Il riconoscimento pressoché unanime di critica e pubblico, che ne ha tessuto le lodi sin da subito, ha un doppio significato simbolico poiché rappresenta la sua rinascita come attore e al tempo stesso la sua consacrazione.

The Whale – Tra dolore e rimpianti

Charlie è un professore che tiene corsi universitari online sulla scrittura creativa. La sua immagine è oscurata – colpa della webcam che non funziona, dice ai suoi studenti – ed è posizionata al centro del mosaico dove ragazzi e ragazze seguono attentamente le sue parole.

L’inquadratura stringe in modo claustrofobico sul quadrato senza immagine in mezzo allo schermo del pc, finché tutto diventa nero e lo spettatore si trova catapultato dall’altro lato della webcam.

Un divano in mezzo alla stanza fa fatica a sorreggere l’enorme peso di Charlie, evidentemente afflitto da una patologia alimentare. I suoi movimenti sono estremamente limitati e sempre finalizzati a procacciarsi del cibo con il quale (non) saziare il proprio appetito nervoso.

Ormai prossimo alla morte e deciso a non far niente per evitarla, nonostante gli estenuanti sforzi dell’amica Liz, tenta di riallacciare i rapporti con la figlia adolescente Ellie, abbandonata all’età di otto anni. Ogni tentativo sembra però scontrarsi con la rabbia e il rancore che la ragazza cova dentro da quando il padre se ne è andato, lasciando lei e sua madre per inseguire un altro amore.

Ellie - The Whale

Il cibo come medium

In The Whale, il cibo è il medium con cui Charlie riesce a materializzare tutto il dolore che lo schiaccia a terra, molto più della patologia dalla quale è afflitto.

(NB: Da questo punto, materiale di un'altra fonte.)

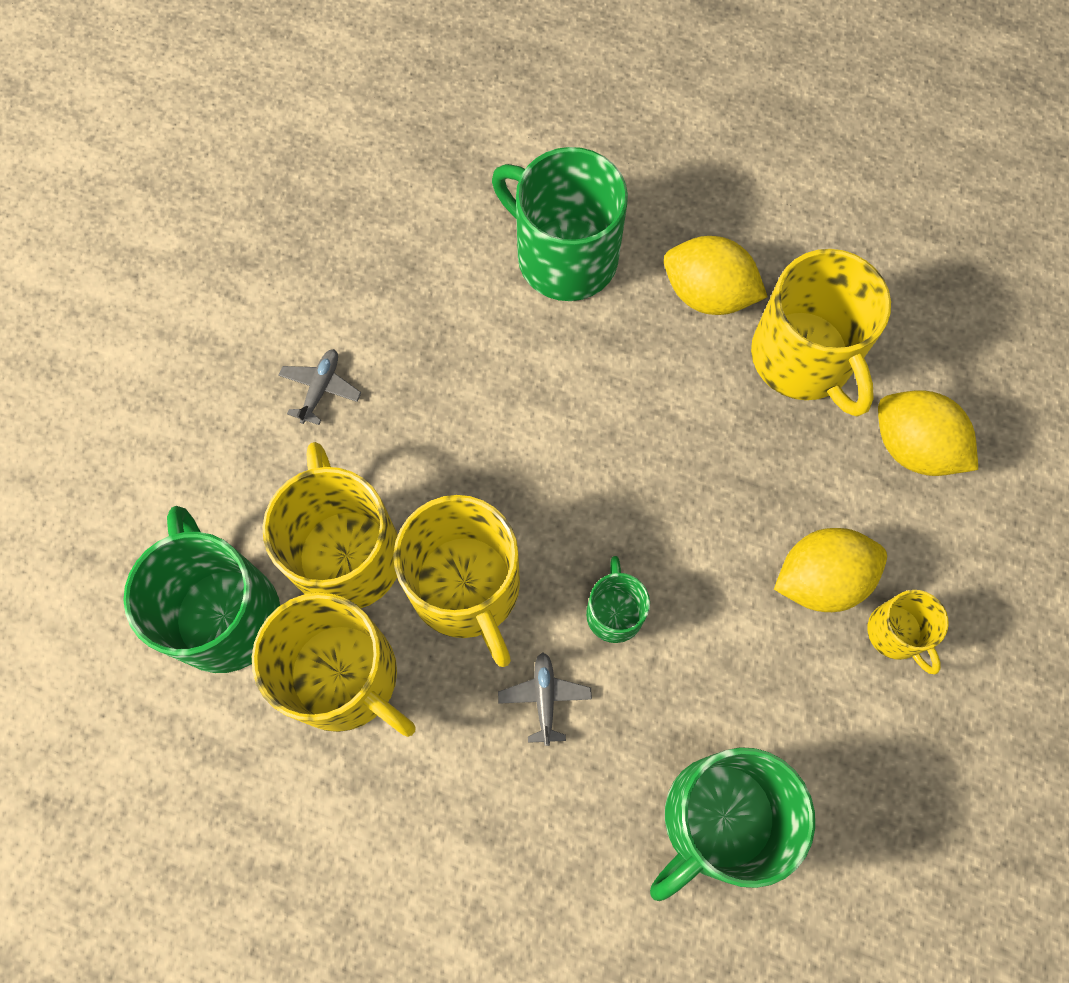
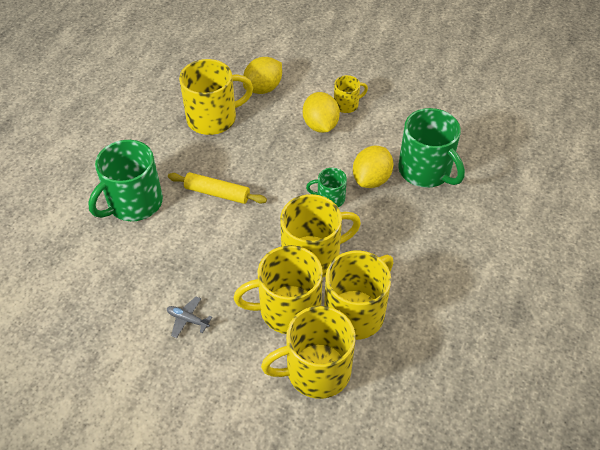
camera: 85 degrees left, 20 degrees down
(225, 613) = (316, 371): green mug -> yellow mug
(544, 698) = (370, 228): grey plane -> none
(603, 395) = (217, 193): none -> yellow rolling pin
(708, 293) = (171, 148): yellow lemon -> yellow lemon (371, 179)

Ogni volta che si ingozza fino a morire, cerca di alleggerirsi dell’enorme peso che si trascina dietro, ma la soddisfazione che ne trae è momentanea e per giunta effimera.

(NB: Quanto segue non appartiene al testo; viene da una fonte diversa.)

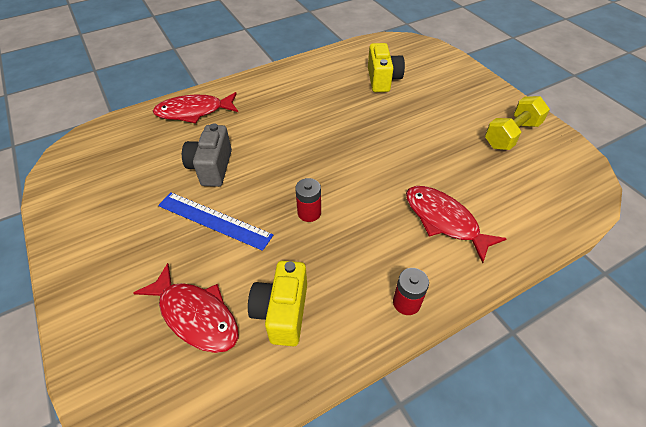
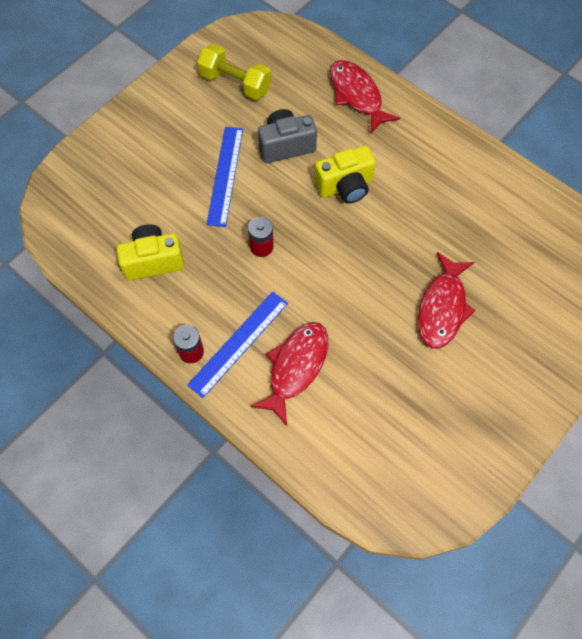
camera: 70 degrees right, 15 degrees up
(196, 315) = (132, 203): red fish -> red fish (442, 308)
(382, 80) = (506, 258): yellow camera -> yellow camera (345, 186)
(407, 258) = (238, 343): none -> blue ruler
(511, 135) = (463, 423): yellow dumbbell -> yellow dumbbell (235, 83)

Il perdono delle persone care può, al contrario, smorzare la forza di gravità che lo opprime a terra, fino a rendere il carico dei fallimenti, del dolore e dei rimpianti, se non leggero, almeno sopportabile.

In tal senso, la scena conclusiva si fa portavoce di questa macro-metafora, strizzando l’occhio a una redenzione che assume anche carattere biblico, almeno dal punto di vista estetico.

Lungo la storia, lo spettatore si avvicina gradualmente al tormento del protagonista, arrivando a comprenderlo in relazione ai suoi difficili trascorsi. Non c’è spazio in cui ci si possa nascondere dalle proprie scelte, né si può trasformare se stessi fino a rendersi irriconoscibili, per nascondere il proprio disgusto e, paradossalmente, nascondersi dietro quello che si suscita negli altri.

La citazione che apre il film, tratta da un tema scolastico della piccola Ellie su Moby Dick, e che in più passaggi si ripresenta, oltre al valore letterario che aggiunge, nella sua semplicità, può essere considerata la chiave di interpretazione di questa propensione alla fatica narrativa di raccontarsi, di mettersi a nudo di fronte agli altri, financo di accettare se stessi e le proprie scelte, anche e soprattutto quando non rimane altro che la tristezza da raccontare.

«Ho sentito un’immensa tristezza quando leggevo i noiosi capitoli descrittivi, perché sapevo che l’autore stava solo cercando di salvarci dalla sua triste storia, almeno per un po’.»